## THE INPUT
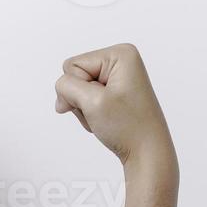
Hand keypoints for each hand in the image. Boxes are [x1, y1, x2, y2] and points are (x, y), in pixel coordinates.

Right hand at [53, 43, 176, 177]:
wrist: (146, 152)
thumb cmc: (127, 127)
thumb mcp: (91, 102)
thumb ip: (66, 87)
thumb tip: (60, 90)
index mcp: (120, 54)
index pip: (73, 65)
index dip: (77, 90)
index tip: (99, 105)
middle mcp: (120, 61)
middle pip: (75, 75)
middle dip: (80, 99)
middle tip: (101, 113)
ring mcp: (118, 76)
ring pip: (78, 89)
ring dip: (85, 108)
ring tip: (105, 118)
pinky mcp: (115, 91)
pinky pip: (87, 98)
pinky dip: (90, 112)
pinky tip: (106, 120)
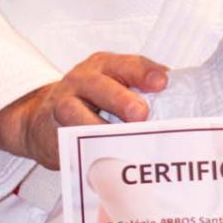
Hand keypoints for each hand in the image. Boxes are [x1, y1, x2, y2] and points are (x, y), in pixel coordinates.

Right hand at [0, 52, 168, 166]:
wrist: (41, 120)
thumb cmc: (91, 102)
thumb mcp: (113, 86)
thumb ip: (141, 90)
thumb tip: (180, 103)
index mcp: (104, 66)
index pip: (126, 64)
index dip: (144, 72)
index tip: (162, 83)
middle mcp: (82, 80)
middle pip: (100, 85)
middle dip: (121, 99)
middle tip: (140, 115)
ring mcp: (64, 105)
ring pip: (77, 113)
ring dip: (99, 127)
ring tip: (120, 140)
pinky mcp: (53, 131)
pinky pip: (68, 140)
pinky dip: (85, 149)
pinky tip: (103, 158)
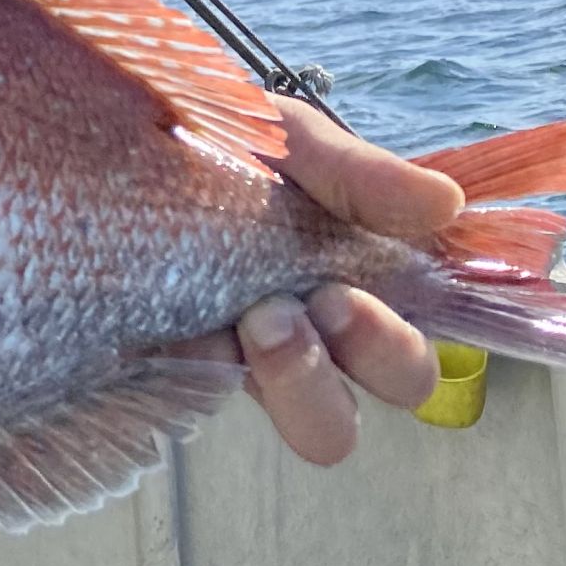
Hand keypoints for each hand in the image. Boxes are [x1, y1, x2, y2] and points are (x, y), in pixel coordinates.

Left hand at [165, 94, 465, 464]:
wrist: (121, 137)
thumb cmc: (218, 138)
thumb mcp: (287, 138)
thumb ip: (357, 173)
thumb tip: (444, 205)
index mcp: (362, 273)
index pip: (423, 336)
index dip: (410, 336)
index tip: (358, 288)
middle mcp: (325, 328)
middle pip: (400, 386)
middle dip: (377, 349)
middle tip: (324, 300)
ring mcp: (260, 354)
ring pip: (326, 428)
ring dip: (307, 379)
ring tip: (261, 320)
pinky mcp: (189, 370)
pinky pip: (222, 404)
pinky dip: (213, 370)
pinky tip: (186, 332)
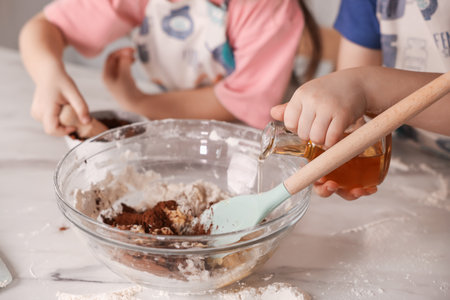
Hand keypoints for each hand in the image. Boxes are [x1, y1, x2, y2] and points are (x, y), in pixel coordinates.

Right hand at [30, 66, 89, 135]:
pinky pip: (50, 122)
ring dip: (62, 121)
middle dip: (65, 126)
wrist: (48, 73)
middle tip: (72, 111)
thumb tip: (87, 122)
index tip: (74, 125)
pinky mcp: (37, 113)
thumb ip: (81, 108)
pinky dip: (58, 118)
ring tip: (65, 106)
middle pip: (53, 129)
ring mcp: (36, 113)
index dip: (64, 131)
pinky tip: (61, 108)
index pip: (52, 130)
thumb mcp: (74, 93)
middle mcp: (38, 113)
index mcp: (46, 108)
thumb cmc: (60, 81)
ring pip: (52, 126)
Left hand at [103, 47, 143, 111]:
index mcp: (106, 75)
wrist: (134, 106)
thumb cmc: (128, 92)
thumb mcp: (125, 75)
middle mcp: (109, 77)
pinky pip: (123, 69)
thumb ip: (124, 63)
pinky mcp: (123, 82)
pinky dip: (128, 64)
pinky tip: (134, 63)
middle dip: (123, 54)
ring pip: (119, 64)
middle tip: (134, 52)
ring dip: (126, 59)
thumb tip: (126, 52)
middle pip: (114, 60)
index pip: (111, 58)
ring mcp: (116, 79)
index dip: (120, 51)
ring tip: (134, 58)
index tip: (131, 50)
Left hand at [270, 69, 372, 199]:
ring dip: (322, 142)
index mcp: (301, 94)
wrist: (358, 83)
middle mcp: (313, 99)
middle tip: (320, 129)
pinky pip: (331, 139)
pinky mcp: (343, 115)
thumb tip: (272, 113)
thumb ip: (290, 107)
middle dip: (311, 136)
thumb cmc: (329, 92)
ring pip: (316, 138)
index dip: (297, 128)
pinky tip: (335, 137)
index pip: (289, 122)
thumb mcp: (308, 94)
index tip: (307, 124)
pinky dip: (332, 143)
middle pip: (303, 133)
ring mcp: (328, 107)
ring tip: (327, 134)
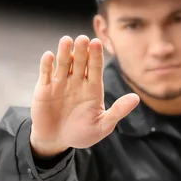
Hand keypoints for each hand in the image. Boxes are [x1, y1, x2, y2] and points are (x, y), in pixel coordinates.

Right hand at [30, 35, 139, 156]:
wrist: (57, 141)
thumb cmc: (82, 134)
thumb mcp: (103, 126)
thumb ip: (118, 111)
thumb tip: (136, 98)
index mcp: (93, 88)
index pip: (95, 67)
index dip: (96, 55)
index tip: (97, 43)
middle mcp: (77, 82)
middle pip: (80, 62)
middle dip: (81, 50)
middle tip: (83, 39)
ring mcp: (60, 83)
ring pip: (63, 63)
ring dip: (64, 52)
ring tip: (67, 40)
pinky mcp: (44, 88)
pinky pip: (46, 73)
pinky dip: (47, 64)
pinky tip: (49, 55)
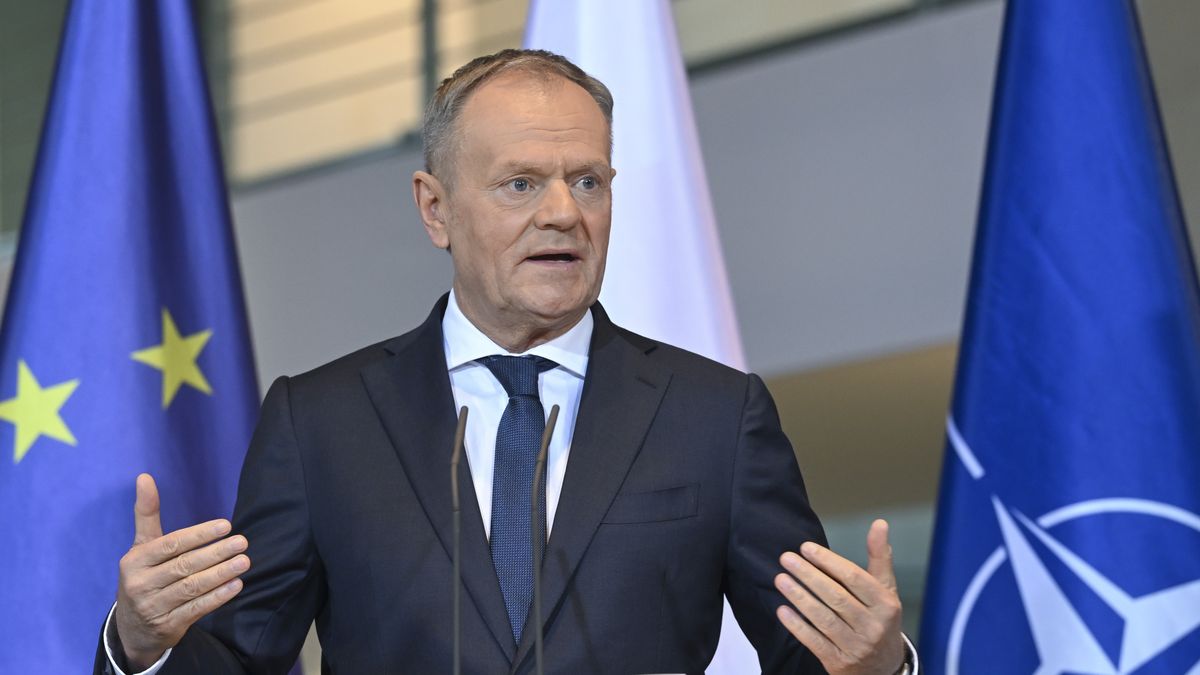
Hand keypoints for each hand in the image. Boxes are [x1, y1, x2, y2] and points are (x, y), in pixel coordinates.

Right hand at [113, 474, 249, 668]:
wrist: (131, 629)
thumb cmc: (143, 577)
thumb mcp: (141, 547)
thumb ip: (146, 514)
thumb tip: (144, 476)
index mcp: (135, 561)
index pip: (171, 544)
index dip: (199, 535)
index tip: (225, 525)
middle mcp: (141, 584)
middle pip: (184, 566)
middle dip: (216, 553)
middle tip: (242, 542)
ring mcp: (153, 607)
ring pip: (192, 588)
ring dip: (221, 574)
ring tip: (244, 561)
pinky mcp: (167, 626)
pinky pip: (195, 609)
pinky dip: (217, 597)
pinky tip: (236, 585)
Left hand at [774, 519, 903, 674]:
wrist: (884, 669)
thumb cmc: (881, 620)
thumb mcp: (886, 590)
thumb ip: (879, 557)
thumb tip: (879, 523)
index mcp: (886, 605)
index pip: (854, 578)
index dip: (829, 561)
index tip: (806, 547)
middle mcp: (872, 626)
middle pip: (836, 596)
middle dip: (808, 575)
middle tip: (786, 558)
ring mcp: (856, 647)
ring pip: (823, 618)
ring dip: (799, 597)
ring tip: (780, 579)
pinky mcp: (839, 662)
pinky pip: (815, 641)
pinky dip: (797, 626)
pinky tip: (782, 610)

## EXERCISE DIRECTIONS
From the first line of the material down to the line containing "middle pip: (75, 75)", inclusive, return each line exactly, skipping any picture.

## RESPONSE BOX
Hand keypoints for each hand in the image. Boxes are [x1, y1, x2, y2] and points are (x, y), in pixel coordinates.

Right hand at [53, 43, 176, 177]:
wrist: (146, 152)
thumb cmc: (127, 127)
thumb mcp: (91, 102)
thumb ip: (66, 87)
thumb tip: (60, 90)
index mcp: (120, 54)
index pip: (73, 65)
index dip: (77, 90)
index tip: (99, 105)
middle mcp: (120, 61)
middle pip: (75, 75)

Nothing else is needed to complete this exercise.